- DIRECTIONS:
Write out, from the entries below, exactly the lines that run between the lines holding "the creation process." and "under Visual Studio.", inclusive, and stop there.

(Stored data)
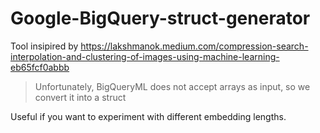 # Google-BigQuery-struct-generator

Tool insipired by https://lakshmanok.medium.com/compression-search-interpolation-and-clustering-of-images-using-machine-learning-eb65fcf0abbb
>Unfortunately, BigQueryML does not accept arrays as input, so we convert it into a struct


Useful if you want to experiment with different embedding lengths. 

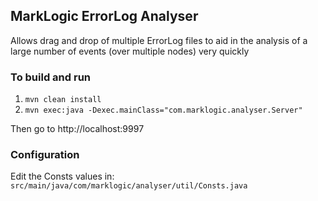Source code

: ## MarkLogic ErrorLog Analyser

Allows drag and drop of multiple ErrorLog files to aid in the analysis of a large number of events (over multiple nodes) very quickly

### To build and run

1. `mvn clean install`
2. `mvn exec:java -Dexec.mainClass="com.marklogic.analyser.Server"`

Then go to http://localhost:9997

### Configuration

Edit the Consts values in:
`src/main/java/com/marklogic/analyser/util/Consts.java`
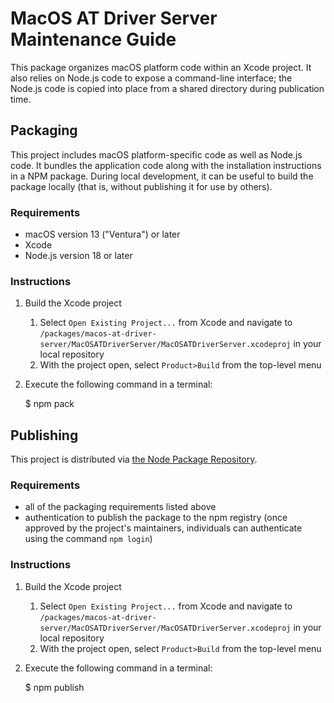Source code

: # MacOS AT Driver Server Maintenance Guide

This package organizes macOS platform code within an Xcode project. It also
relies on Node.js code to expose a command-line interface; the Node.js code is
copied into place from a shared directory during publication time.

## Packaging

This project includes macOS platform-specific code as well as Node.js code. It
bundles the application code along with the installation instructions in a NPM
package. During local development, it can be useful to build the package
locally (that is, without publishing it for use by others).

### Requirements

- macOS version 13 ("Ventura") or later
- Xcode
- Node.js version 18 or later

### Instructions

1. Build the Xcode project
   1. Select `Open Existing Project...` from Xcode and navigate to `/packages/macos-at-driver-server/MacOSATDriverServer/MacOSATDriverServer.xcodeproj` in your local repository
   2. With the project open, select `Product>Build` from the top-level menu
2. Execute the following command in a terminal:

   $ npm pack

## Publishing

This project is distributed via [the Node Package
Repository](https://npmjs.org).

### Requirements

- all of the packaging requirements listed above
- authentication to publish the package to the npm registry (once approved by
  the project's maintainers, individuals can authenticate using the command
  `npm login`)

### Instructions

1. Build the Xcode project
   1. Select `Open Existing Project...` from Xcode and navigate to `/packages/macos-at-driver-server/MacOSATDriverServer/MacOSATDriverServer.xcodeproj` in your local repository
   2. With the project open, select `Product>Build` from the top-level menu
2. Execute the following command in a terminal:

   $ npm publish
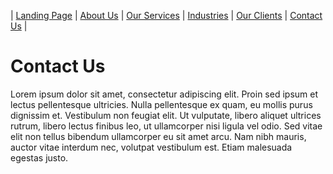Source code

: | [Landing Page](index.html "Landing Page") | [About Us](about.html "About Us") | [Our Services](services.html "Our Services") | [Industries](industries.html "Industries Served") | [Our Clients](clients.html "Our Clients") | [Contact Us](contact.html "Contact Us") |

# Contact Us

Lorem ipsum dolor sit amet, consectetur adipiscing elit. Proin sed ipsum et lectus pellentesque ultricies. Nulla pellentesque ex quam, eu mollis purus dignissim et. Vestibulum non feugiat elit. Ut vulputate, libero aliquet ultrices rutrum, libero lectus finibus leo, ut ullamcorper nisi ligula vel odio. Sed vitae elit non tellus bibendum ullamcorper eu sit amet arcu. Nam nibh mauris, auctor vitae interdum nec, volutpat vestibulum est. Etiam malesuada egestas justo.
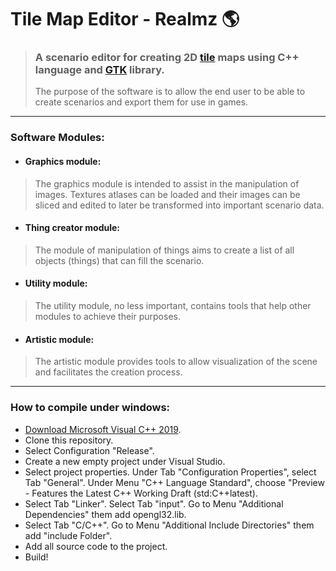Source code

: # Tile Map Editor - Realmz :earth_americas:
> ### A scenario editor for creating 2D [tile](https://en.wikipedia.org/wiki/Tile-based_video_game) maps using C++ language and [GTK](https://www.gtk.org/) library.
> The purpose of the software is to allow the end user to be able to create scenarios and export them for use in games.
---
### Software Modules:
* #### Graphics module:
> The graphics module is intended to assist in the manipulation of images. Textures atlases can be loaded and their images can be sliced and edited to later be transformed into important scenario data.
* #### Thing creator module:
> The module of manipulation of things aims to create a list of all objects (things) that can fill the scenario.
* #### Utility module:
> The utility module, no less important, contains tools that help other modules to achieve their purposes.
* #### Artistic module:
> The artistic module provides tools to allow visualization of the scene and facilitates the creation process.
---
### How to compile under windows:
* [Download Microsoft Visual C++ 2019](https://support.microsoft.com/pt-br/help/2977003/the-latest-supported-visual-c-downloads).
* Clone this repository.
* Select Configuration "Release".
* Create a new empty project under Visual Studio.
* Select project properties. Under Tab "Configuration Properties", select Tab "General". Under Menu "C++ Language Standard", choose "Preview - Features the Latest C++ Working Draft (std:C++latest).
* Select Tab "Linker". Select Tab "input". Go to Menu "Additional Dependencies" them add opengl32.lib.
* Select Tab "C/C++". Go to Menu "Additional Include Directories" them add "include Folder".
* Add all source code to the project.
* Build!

- THE ANSWER:
> The artistic module provides tools to allow visualization of the scene and facilitates the creation process.
---
### How to compile under windows:
* [Download Microsoft Visual C++ 2019](https://support.microsoft.com/pt-br/help/2977003/the-latest-supported-visual-c-downloads).
* Clone this repository.
* Select Configuration "Release".
* Create a new empty project under Visual Studio.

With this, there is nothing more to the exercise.